[Records for the task]

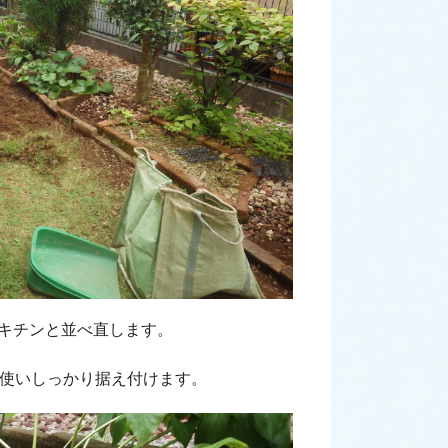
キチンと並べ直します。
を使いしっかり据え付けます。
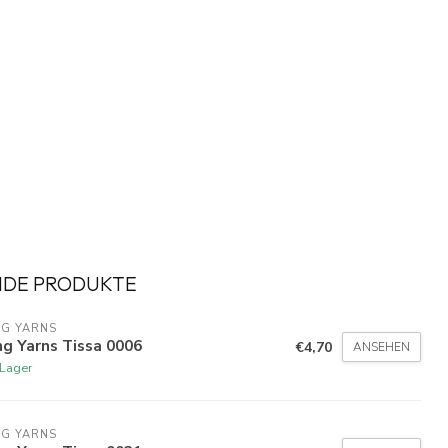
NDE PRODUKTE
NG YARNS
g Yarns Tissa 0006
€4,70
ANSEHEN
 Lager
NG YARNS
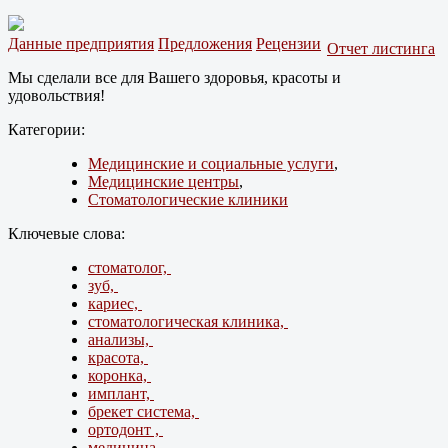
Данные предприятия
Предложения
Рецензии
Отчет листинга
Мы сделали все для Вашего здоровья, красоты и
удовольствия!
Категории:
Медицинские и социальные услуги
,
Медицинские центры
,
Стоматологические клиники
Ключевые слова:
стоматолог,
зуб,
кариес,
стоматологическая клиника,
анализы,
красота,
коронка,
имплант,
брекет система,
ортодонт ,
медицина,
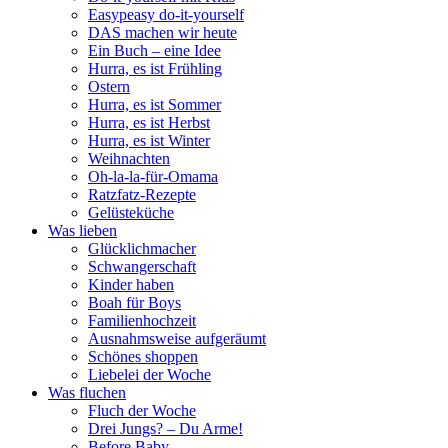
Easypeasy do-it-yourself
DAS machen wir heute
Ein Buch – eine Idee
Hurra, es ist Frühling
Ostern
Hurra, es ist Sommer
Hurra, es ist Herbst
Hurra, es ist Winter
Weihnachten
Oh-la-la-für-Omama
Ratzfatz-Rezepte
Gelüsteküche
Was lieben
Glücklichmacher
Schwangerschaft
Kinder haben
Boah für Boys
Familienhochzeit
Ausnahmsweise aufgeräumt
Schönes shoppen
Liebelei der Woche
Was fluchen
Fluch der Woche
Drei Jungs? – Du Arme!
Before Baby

[/Records for the task]
[Records for the task]

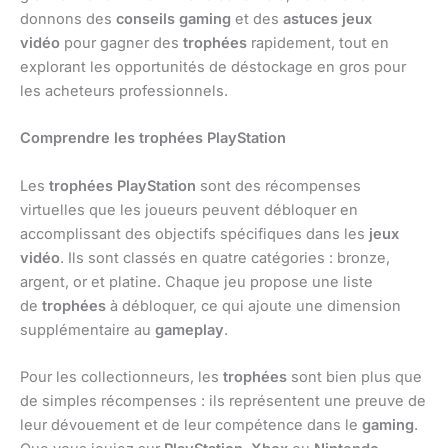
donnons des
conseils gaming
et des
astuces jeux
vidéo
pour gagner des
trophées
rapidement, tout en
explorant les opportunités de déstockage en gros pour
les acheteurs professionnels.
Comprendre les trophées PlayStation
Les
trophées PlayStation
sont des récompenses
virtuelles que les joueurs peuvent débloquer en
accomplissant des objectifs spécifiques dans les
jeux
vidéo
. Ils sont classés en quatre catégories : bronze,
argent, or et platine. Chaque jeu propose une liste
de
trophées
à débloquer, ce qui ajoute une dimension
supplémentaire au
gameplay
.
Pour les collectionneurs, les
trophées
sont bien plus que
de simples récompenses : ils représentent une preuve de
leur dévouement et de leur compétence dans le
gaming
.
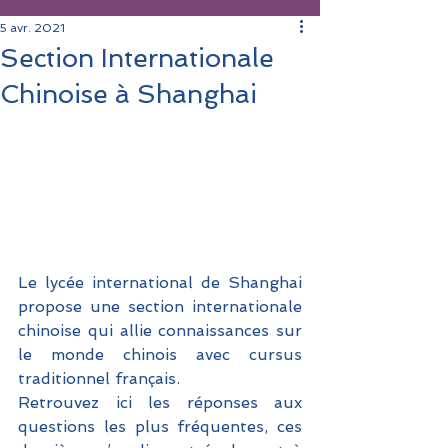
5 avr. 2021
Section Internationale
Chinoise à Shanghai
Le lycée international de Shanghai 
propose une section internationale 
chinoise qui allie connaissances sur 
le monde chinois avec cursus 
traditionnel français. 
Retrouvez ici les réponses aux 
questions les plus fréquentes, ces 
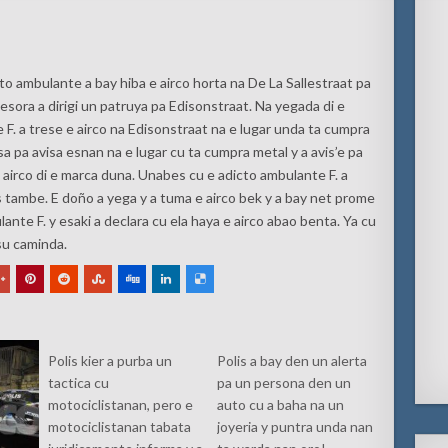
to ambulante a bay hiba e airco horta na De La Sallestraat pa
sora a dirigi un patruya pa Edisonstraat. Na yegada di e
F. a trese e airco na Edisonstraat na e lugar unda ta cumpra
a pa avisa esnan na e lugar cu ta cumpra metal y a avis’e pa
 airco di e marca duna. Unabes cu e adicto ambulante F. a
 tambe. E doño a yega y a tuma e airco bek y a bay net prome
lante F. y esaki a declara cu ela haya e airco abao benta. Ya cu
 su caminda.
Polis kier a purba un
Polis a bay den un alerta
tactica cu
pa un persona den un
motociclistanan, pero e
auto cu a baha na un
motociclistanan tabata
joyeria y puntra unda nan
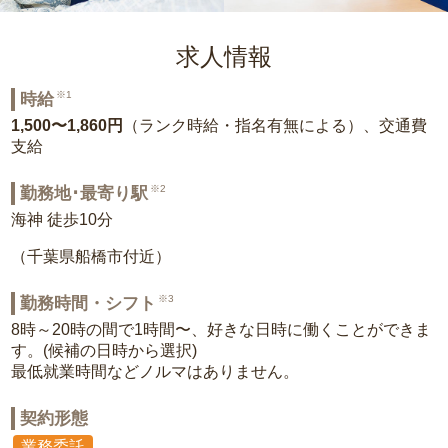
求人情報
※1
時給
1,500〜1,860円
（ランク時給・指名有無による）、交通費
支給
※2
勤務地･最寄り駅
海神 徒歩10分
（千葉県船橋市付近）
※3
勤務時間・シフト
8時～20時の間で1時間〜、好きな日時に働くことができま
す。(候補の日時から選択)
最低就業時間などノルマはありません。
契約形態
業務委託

[/Records for the task]

→ **Work instructions**
Return every line from the rows above that contains the word "unda".

→ **Answer for the task**
F. a trese e airco na Edisonstraat na e lugar unda ta cumpra
joyeria y puntra unda nan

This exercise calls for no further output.